New lease accounting standards, such as ASC 842, require companies to recognize most Operating Lease agreements on their balance sheets as a Right-of-Use Asset and a corresponding Lease Liability. This change fundamentally altered how lease expenses are recognized in financial statements. Amortized EBITDAR adjusts for this by subtracting an imputed interest component from the overall rent expense, aiming to isolate the true operational profit before financing costs related to leases.

Which industries commonly use Amortized EBITDAR?

Industries that traditionally have high operating lease commitments, such as retail, airlines, hospitality, and transportation, often find Amortized EBITDAR particularly useful. These sectors frequently lease significant assets like stores, aircraft, or vehicles, making the metric valuable for comparing operational efficiency across competitors with different asset financing strategies.

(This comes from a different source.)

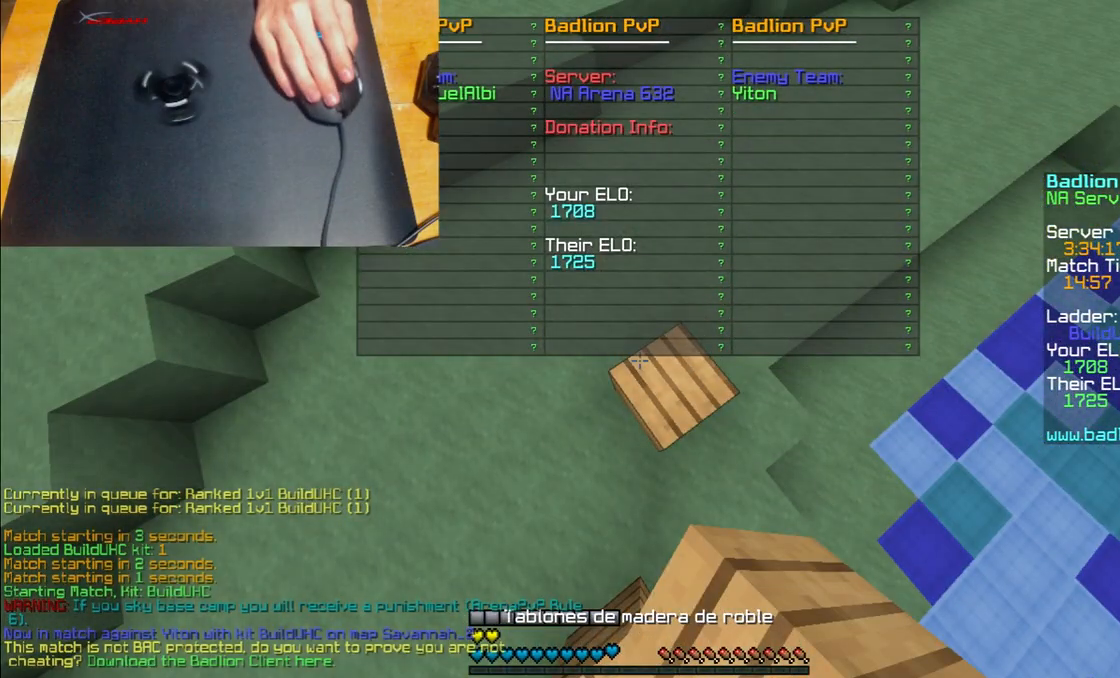
{"keys": ["w"], "mouse": [], "events": []}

What are the key components added back to net income to get to Amortized EBITDAR?

To arrive at Amortized EBITDAR, analysts typically start with net income and add back interest expense, tax expense, Depreciation, Amortization, and the full operating lease expense, and then subtract the imputed interest portion of the operating lease. This effectively attempts to isolate the core operating performance before non-cash charges and financing decisions.